Ci sono anche i due zii di Kata tra le persone indagate per sequestro di persona a scopo di estorsione perché sospettate di essere coinvolte nella scomparsa della bambina, avvistata per l’ultima volta a Firenze lo scorso 10 giugno. Gli inquirenti starebbero cercando ora tracce di Dna in due trolley e un borsone e in tre bagni dell’ex hotel dove la piccola viveva insieme alla famiglia e dove, nel corso delle perquisizioni passate, sarebbero state rilevate tracce di sangue.

Kata scomparsa a Firenze: tra i cinque indagati anche gli zii della bambina

Sono cinque, in totale, le persone iscritte dalla Procura di Firenze nel registro degli indagati: i due zii di Kata, quello materno, Abel, già finito in carcere nell’ambito delle indagini riguardanti il racket degli affitti dello stabile occupato – in relazione al tentato omicidio di un cittadino ecuadoregno – e quello paterno, Edgar, di appena 19 anni, detenuto in Perù per una storia di droga; ma anche due donne peruviane di 26 e 31 anni e un romeno di 29 che, come la bambina e la sua famiglia, vivevano all’interno dell’ex hotel.

E che, la sera della sua scomparsa, sarebbero stati visti uscire dall’edificio, separatemente, con due grandi valigie e un borsone: le stesse che, il 17 giugno successivo, avrebbero riportato, svuotate, all’Astor, quando era già stato sgomberato per effettuare tutti i rilievi del caso. Borse che gli inquirenti stanno ora passando al setaccio alla ricerca di tracce di Dna: il sospetto è che potessero celare la piccola Kata. Che in questo modo sarebbe stata portata via dallo stabile. I sopralluoghi effettuati finora al suo interno, infatti, hanno portato a un nulla di fatto.

Gli scavi sotto terra per fugare ogni dubbio

Per non lasciare nulla di intentato saranno analizzati anche tre bagni dell’ex hotel in cui, nel corso di alcune perlustrazioni passate, erano state rilevate presunte tracce di sangue. Non è tutto: all’Astor si tornerà anche per scavare sotto terra e abbattere i muri eretti dagli ex occupanti come divisori tra le stanze. L’obiettivo è cercare indizi che potrebbero finora essere sfuggiti ed escludere una volta per tutte la possibilità che la bimba si trovi ancora lì.

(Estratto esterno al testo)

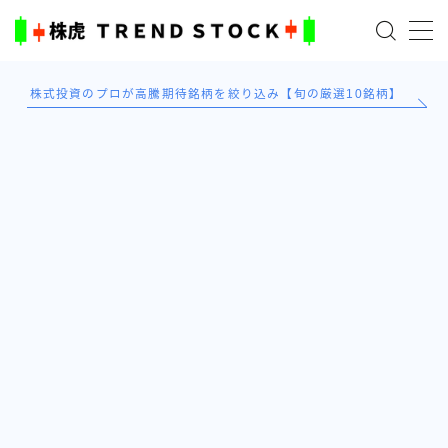
MENU
株式投資のプロが高騰期待銘柄を絞り込み【旬の厳選10銘柄】
ホーム
米国株
日本株式
AI×投資の始め方
TradingViewとは？
ブログ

Le dichiarazioni della mamma e del papà

Non credo sia in Perù e non credo nemmeno che sia all’interno dell’hotel Astor. Di questo sono sicura,

ha dichiarato la mamma di Kata ai microfoni de La Stampa. Insieme al marito era finita nel mirino degli inquirenti perché sospettata di aver nascosto informazioni utili alle indagini. Ma fin dall’inizio si dichiara innocente e sostiene di aver rivelato tutto ciò che sapeva.

Io e mio marito siamo integri – spiega -. Stiamo bene e vogliamo sapere che fine ha fatto nostra figlia. Però, le fiaccolate per sapere dov’è Kata non si fanno più. Abbiamo aperto una raccolta fondi per cercarla, ma abbiamo ricavato poco e niente. Ora rilanceremo l’appello, perché non ci arrendiamo. Però ci sentiamo lasciati soli.

La sua speranza, dice, è che le novità degli ultimi giorni possano portare da qualche parte.

Voglio sapere dov’è Kata.

Per questo nelle scorse ore avrebbe lanciato insieme al papà della bambina una raccolta fondi per ricompensare “chi dice la verità”: un modo per spingere a parlare coloro che potrebbero sapere qualcosa ma finora sono rimasti in silenzio.

Ho fiducia in mio fratello,

ha riferito Miguel Chicclo. Secondo lui e sua moglie i rispettivi fratelli “non c’entrano nulla, hanno detto tutta la verità”.

Il punto di vista dei legali

Rispondendo alle domande dei giornalisti davanti all’ex hotel, gli avvocati Filippo Zanasi e Sharon Matteoni, che assistono i genitori di Kata, questa mattina hanno dichiarato:

Questa accelerata nelle indagini della Procura ci fa sperare: evidentemente (gli inquirenti, ndr) hanno individuato qualche pista che va approfondita.

Non escludono di nominare un loro consulente di parte per i vari esami che saranno effettuati a breve.

In attesa della risposta alla rogatoria

Si attende, intanto, la risposta del Perù sulla rogatoria chiesta dai pm fiorentini per interrogare 13 persone che attualmente si trovano in Sudamerica e che potrebbero essere informate dei fatti. Tra loro compare anche lo zio ora indagato, finito nello stesso carcere di un narcotrafficante peruviano che, prima dell’arresto e dell’estradizione, frequentava gli stessi ambienti della famiglia di Kata. Secondo alcuni, il vero bersaglio del rapimento.